_Reading passage_.
Craft, Food and Music Fair
The Feira de São Cristóvão is another must-go place in Rio. It is a superb shabby smorgasbord of delectable food, fascinating music, and goods from the northeastern part of the country sitting in a concrete stadium. You can reach the place with a taxi for about 10 minutes from São Cristóvão station. One time, it was on a Friday, a man wearing a vest with leopard print, sang northeastern pop music along with a keyboard while kids were playing football. The fair also hosts popular artists. Don’t be a surprise to see local foods such as sun-dried beef, also called Carne de sol, and mocotó, which is a rich and fatty meat soup. These traditional northeastern dishes are quite common in menus. Try out the Guaraná Jesus, a well-known fizzy drink in pink and blue cans that are sold beside the rapadura, a sweet treat that is made from raw sugar cane, and folk memorabilia. Brazilians also love singing together in groups in one of the karaoke bars for a loud and fun night.
Explore the Old Port
If you could remember the 2016 Olympics held in Rio, there’s nothing much from it that would remind you of the very special event, except for one thing – the old port area that was restored by the city. The once unattractive flyover is now an open and expansive pedestrianized square. They call the place Praça Mauá. Another great idea to spend an afternoon in Rio is to take a walk along Orla Conde, also known as Boulevard Olímpico. It is a peaceful, seaside path from historic Praça XV, where you can see ferries going to Niterói moor, then you would walk by a naval college and sights of colonial Ilha Fiscal. You’d enjoy street performers and food trucks, but the area provides a quiet atmosphere that is ideal for families. You’ll be amazed by the enormous graffiti artworks painted on the extensive avenue of warehouses that are closed to traffic. On the waterside, an awe sight of Museu do Amanhã or the Museum of Tomorrow would make you feel like you are in a futuristic movie. The museum is a spectacular concrete bromeliad with interactive scientific displays, but you need to fall in line to get there.
Sidewalk Fish Bars
Rio locals, popularly known as Cariocas, just love the street life. They enjoy eating seafood and chilling out in the simple and not so fancy street-side food stalls and bars. These food outlets are known as pé sujo, which means dirty feet. This is how two fish bars on the street at the edge of a loud and boisterous nightlife neighborhood Lapa became popular. This is where you can find ice-cold beer, too. Cars passing by, however, would sometimes come too close to the tables and chairs spread over the roadway, which is so dangerous, as many people are strolling by. Head to Bar do Peixe and Bar Peixe e Cia and dig into a delicious meal of leão velososea food soup for only £2.50, gigantic festive platters of fried fish, rice, salad, and pirão, which is a thick fish gravy, serving a couple or small family for about £10.

_Record extracts_.

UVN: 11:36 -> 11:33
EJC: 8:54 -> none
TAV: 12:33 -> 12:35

--

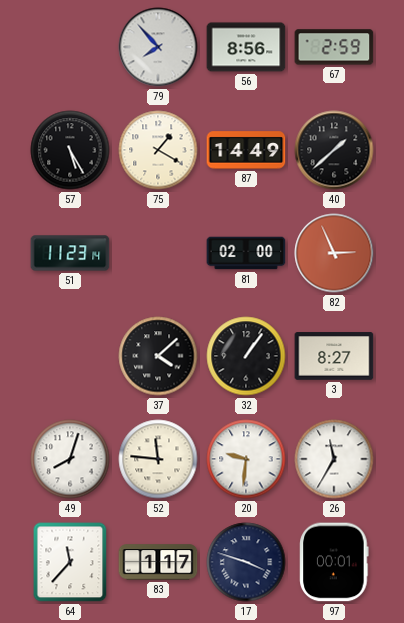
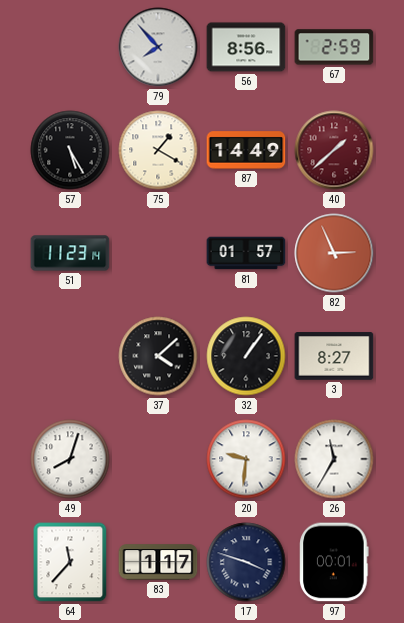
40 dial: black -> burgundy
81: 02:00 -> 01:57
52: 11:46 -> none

_Directives_.
1. List the foods and drinks that the Rio travel guide names in its section on the Feira de São Cristóvão.
2. Extend the Rio travel guide with a short passage that picks up after its final sentence.
The data above is separate from the Rio travel guide.

_Expected responses_.
1.
- Sun-dried beef (carne de sol)
- Mocotó
- Guaraná Jesus
- Rapadura

2.
Visit one of Rio’s favorite restaurants, Bar do David. It sits near Leme Beach halfway up a hill at the start of the Chapéu Mangueira favela. It has everything that a native Brazilian want. From the excellent food, the friendly host, and the relaxed and informal atmosphere in late afternoons. The laid-back place provides plastic tables and chairs on the street. This restaurant features a seafood bean stew called feijoada de frutos de mar, which is served for two at £16.50. The carioquinha is also a must-taste, must-eat dish. It is prepared with beans, sausage, rice, and cabbage for only £6. You have to try also the prize-winning starters – the seafood croquettes. And, don’t skip their artisan beers.
If the Museum of Tomorrow amazes you, then Museu de Arte do Rio (MAR) will not disappoint you. This is six-year-old museum displays both the art and history of Brazil. It is accessed through a former bus station, with a rooftop that provides a spectacular view of the city, and down to a colonial mansion next to it. There, you can find remarkable paintings and pictures of the landmarks in Rio that are exhibited permanently. Temporary exhibitions are also done there, which are thought-provoking and expertly curated. These arts typically focus on modern Brazilian art that deals with sensitive themes such as poverty, slavery, and injustice that once had destroyed this port centuries ago.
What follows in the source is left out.